Thirdly, this situation between King Lear and his three daughters made me think about what will happen to the relationship I have with my parents. My mom and dad raised, fed and clothed me. Eventually, however, my parents will become weak, infirm and forgetful of what they say or do. So, will I ditch my parents and leave them to fend for themselves in an elderly home? Or will I remain by their side even if they may no longer be in a position to provide me with money or property? In other words, will the "Goneril-Regan" side of me win over my "Cordelia" side?

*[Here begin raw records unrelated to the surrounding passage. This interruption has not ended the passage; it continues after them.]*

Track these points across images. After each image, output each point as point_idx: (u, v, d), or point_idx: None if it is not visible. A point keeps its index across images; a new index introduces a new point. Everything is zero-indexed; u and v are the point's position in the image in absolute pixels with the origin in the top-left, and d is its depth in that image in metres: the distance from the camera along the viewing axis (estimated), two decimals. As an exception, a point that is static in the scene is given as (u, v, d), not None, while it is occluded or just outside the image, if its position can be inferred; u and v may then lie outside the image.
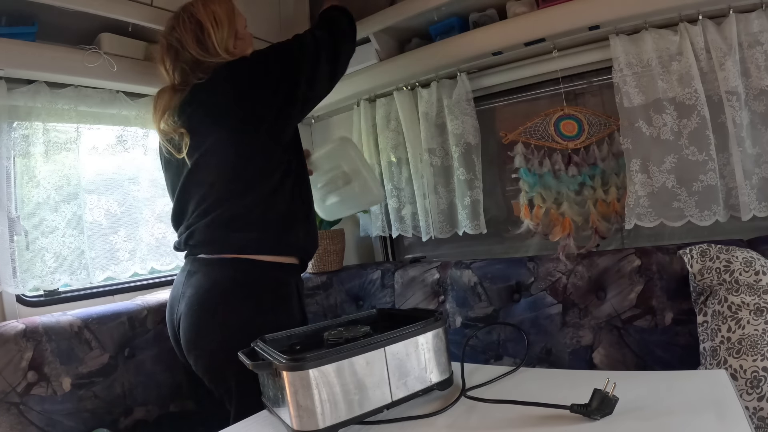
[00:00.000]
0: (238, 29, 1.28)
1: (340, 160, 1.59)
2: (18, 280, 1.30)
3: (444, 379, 0.84)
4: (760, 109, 1.27)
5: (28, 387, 1.12)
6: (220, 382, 1.14)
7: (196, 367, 1.17)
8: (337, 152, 1.59)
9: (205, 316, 1.13)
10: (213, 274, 1.16)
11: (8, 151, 1.32)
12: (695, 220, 1.32)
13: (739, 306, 1.08)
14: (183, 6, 1.25)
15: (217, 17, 1.22)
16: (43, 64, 1.31)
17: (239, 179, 1.18)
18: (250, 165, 1.18)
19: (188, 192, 1.21)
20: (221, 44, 1.22)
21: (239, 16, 1.30)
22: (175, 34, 1.22)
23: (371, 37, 1.72)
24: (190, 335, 1.14)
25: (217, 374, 1.14)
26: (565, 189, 1.50)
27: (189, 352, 1.16)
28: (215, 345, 1.10)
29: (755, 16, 1.25)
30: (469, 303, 1.53)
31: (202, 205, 1.18)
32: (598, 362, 1.30)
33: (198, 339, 1.14)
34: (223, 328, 1.11)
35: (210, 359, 1.13)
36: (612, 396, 0.67)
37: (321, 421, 0.72)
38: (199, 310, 1.13)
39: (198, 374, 1.18)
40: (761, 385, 0.99)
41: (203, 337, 1.13)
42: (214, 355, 1.11)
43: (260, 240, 1.18)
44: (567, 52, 1.53)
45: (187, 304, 1.15)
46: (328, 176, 1.62)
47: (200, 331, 1.13)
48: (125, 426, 1.26)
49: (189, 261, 1.22)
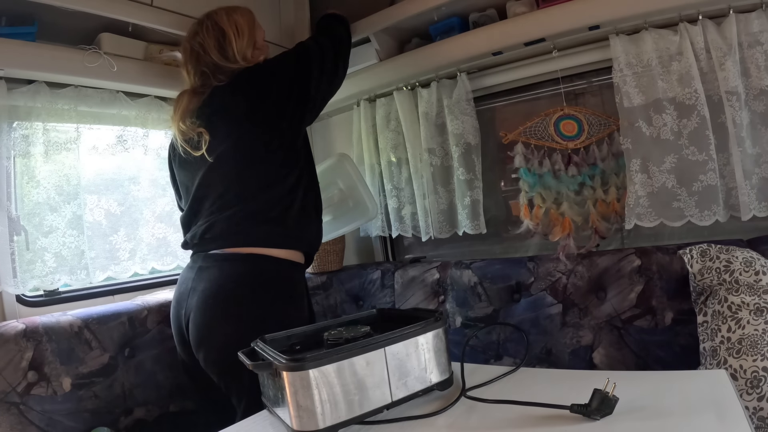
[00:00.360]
0: (257, 40, 1.36)
1: (337, 177, 1.63)
2: (18, 280, 1.30)
3: (444, 379, 0.84)
4: (760, 109, 1.27)
5: (29, 387, 1.12)
6: (232, 376, 1.13)
7: (206, 362, 1.17)
8: (335, 169, 1.63)
9: (221, 308, 1.14)
10: (228, 268, 1.18)
11: (8, 151, 1.32)
12: (695, 220, 1.32)
13: (739, 306, 1.08)
14: (207, 13, 1.32)
15: (239, 27, 1.30)
16: (43, 64, 1.31)
17: (261, 175, 1.23)
18: (272, 162, 1.24)
19: (207, 187, 1.25)
20: (240, 52, 1.29)
21: (259, 28, 1.37)
22: (198, 39, 1.29)
23: (371, 37, 1.72)
24: (203, 328, 1.15)
25: (228, 368, 1.13)
26: (565, 189, 1.50)
27: (200, 346, 1.16)
28: (229, 338, 1.10)
29: (755, 16, 1.25)
30: (469, 303, 1.53)
31: (222, 199, 1.22)
32: (598, 362, 1.30)
33: (211, 332, 1.14)
34: (238, 321, 1.13)
35: (223, 353, 1.12)
36: (612, 396, 0.67)
37: (321, 421, 0.72)
38: (214, 303, 1.15)
39: (207, 369, 1.18)
40: (761, 385, 0.99)
41: (217, 330, 1.14)
42: (228, 348, 1.10)
43: (281, 234, 1.23)
44: (567, 52, 1.53)
45: (201, 298, 1.16)
46: (323, 194, 1.63)
47: (214, 324, 1.14)
48: (125, 426, 1.26)
49: (200, 257, 1.23)
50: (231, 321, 1.13)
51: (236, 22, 1.30)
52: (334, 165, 1.64)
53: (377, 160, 1.89)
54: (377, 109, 1.86)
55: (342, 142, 2.08)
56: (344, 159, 1.65)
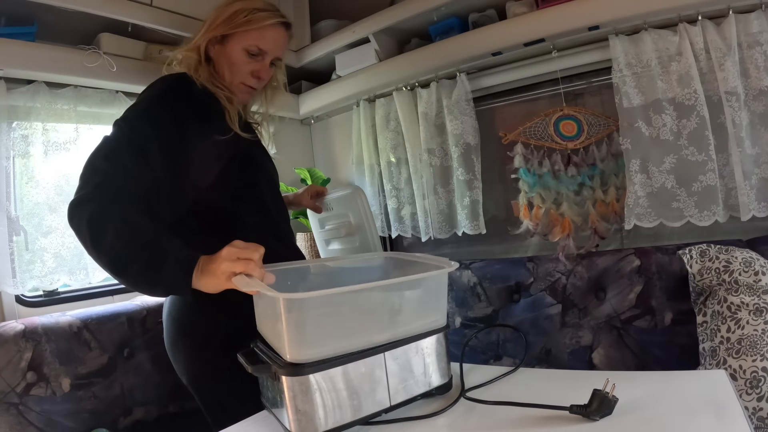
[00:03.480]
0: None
1: (349, 210, 1.60)
2: (17, 281, 1.30)
3: (443, 383, 0.84)
4: (759, 110, 1.27)
5: (28, 387, 1.12)
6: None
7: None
8: (348, 200, 1.60)
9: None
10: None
11: (7, 151, 1.32)
12: (694, 220, 1.32)
13: (738, 306, 1.08)
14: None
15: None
16: (43, 64, 1.31)
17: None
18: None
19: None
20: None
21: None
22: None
23: (371, 37, 1.73)
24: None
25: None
26: (565, 189, 1.50)
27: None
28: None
29: (755, 16, 1.25)
30: (468, 303, 1.53)
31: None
32: (598, 362, 1.30)
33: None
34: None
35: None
36: (611, 396, 0.67)
37: (319, 425, 0.71)
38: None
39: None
40: (761, 386, 0.99)
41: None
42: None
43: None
44: (566, 53, 1.53)
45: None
46: (334, 222, 1.64)
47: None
48: (124, 426, 1.26)
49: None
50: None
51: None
52: (349, 196, 1.60)
53: (377, 160, 1.89)
54: (377, 110, 1.86)
55: (341, 142, 2.09)
56: (358, 193, 1.61)
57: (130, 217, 0.83)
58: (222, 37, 1.06)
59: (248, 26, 1.05)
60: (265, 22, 1.06)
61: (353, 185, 1.73)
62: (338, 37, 1.81)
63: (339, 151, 2.12)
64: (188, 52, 1.08)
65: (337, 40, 1.81)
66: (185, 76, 1.05)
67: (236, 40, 1.06)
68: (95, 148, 0.92)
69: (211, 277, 0.78)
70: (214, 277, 0.77)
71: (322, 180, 2.01)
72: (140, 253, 0.80)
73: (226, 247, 0.78)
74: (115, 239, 0.80)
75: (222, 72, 1.08)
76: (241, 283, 0.75)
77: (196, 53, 1.07)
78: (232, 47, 1.06)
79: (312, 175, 1.99)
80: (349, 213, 1.60)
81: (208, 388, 1.04)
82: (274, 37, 1.09)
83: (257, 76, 1.10)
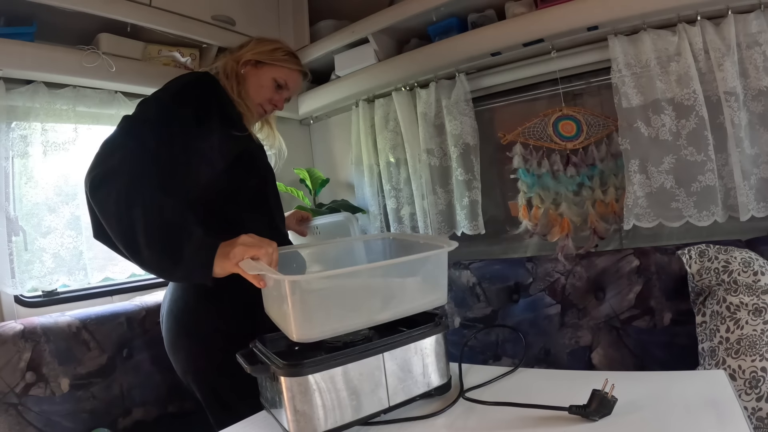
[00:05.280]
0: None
1: (338, 236, 1.62)
2: (16, 281, 1.30)
3: (442, 383, 0.84)
4: (758, 110, 1.27)
5: (27, 388, 1.12)
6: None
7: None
8: (338, 228, 1.61)
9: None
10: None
11: (6, 151, 1.32)
12: (694, 220, 1.32)
13: (737, 306, 1.08)
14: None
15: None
16: (42, 65, 1.31)
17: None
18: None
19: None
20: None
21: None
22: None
23: (370, 37, 1.72)
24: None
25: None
26: (564, 189, 1.50)
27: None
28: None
29: (754, 16, 1.25)
30: (467, 303, 1.53)
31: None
32: (597, 363, 1.30)
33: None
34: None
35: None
36: (611, 397, 0.67)
37: (318, 425, 0.71)
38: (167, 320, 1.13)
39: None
40: (760, 386, 0.99)
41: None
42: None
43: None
44: (565, 53, 1.53)
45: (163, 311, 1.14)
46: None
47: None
48: (124, 427, 1.26)
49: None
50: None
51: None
52: (339, 223, 1.62)
53: (376, 160, 1.89)
54: (376, 110, 1.86)
55: (341, 142, 2.09)
56: (350, 221, 1.64)
57: (158, 195, 0.86)
58: (257, 63, 1.19)
59: (284, 63, 1.21)
60: (295, 67, 1.24)
61: (345, 214, 1.74)
62: (337, 37, 1.81)
63: (338, 151, 2.12)
64: (231, 60, 1.19)
65: (337, 40, 1.81)
66: (210, 75, 1.13)
67: (270, 70, 1.20)
68: (118, 126, 0.96)
69: (224, 260, 0.82)
70: (226, 259, 0.81)
71: (321, 180, 2.01)
72: (167, 233, 0.83)
73: (243, 234, 0.83)
74: (143, 216, 0.82)
75: (247, 89, 1.19)
76: (247, 267, 0.78)
77: (236, 64, 1.18)
78: (265, 73, 1.20)
79: (311, 175, 1.99)
80: (337, 238, 1.62)
81: (209, 385, 1.06)
82: (297, 80, 1.27)
83: (274, 104, 1.24)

In conclusion, King Lear offers humanity an example of how an individual's sincere love for another person can blind his or her sense of judgment. When King Lear gave away his kingdom, he didn't evaluate the character of his sisters, he just evaluated what came out of their lips.

Rating: 5 stars
Summary: My father the king, and Lear the father
Review: I came to Lear later than I came to Hamlet. And yet it too seemed to me to rage in connection with my own father's light. It too seemed to interpret and be interpreted by him. Lear in his great pain driven to madness by grief was like my father a great king wounded into screaming by life. The Lear story , the three daughters , ungrateful Goneril and Regan, and lovely Cordelia true to her troth , loving with the mean and proportion a daughter's love required- that story and the father's dispossession and madness and grief and reconnection with the loving daughter and her death and his grief breaking into madness- that story the story of the tragedy itself- as too the secondary plot with there too a father misapprehending the virtue of one child, and being deceived by another- that plot and the heart of the Lear story did not speak to me at the time. No , just Lear poor bare forked unencumbered man himself this spoke to me .For again in the great language of grief and madness came those metaphors which likened themselves to the kind of thing we heard every night from my father around the kitchen table. So I did not then read Lear truly and wholly, but rather took for myself some part of it which connected with my life.
A great work of art is not simply all the readings made of it, and not even all the misreadings made of it, but all the truth it reveals and inspires in us. Again it told my father's story and suggested that story greater than any Literature could perhaps be Literature one day.
And this without Cordelia's death and without ' Never, never, never , never, never. Why should a horse a rat have life and her no breath at all? With only a different cry and one for us anyway more painful still ' No, a thousand times no '


Rating: 2 stars
Summary: Another Macbeth
Review: Average, mediocre play. Boring, tedious, and grim plot, with an unoriginal cast of characters. I don't really recommed it.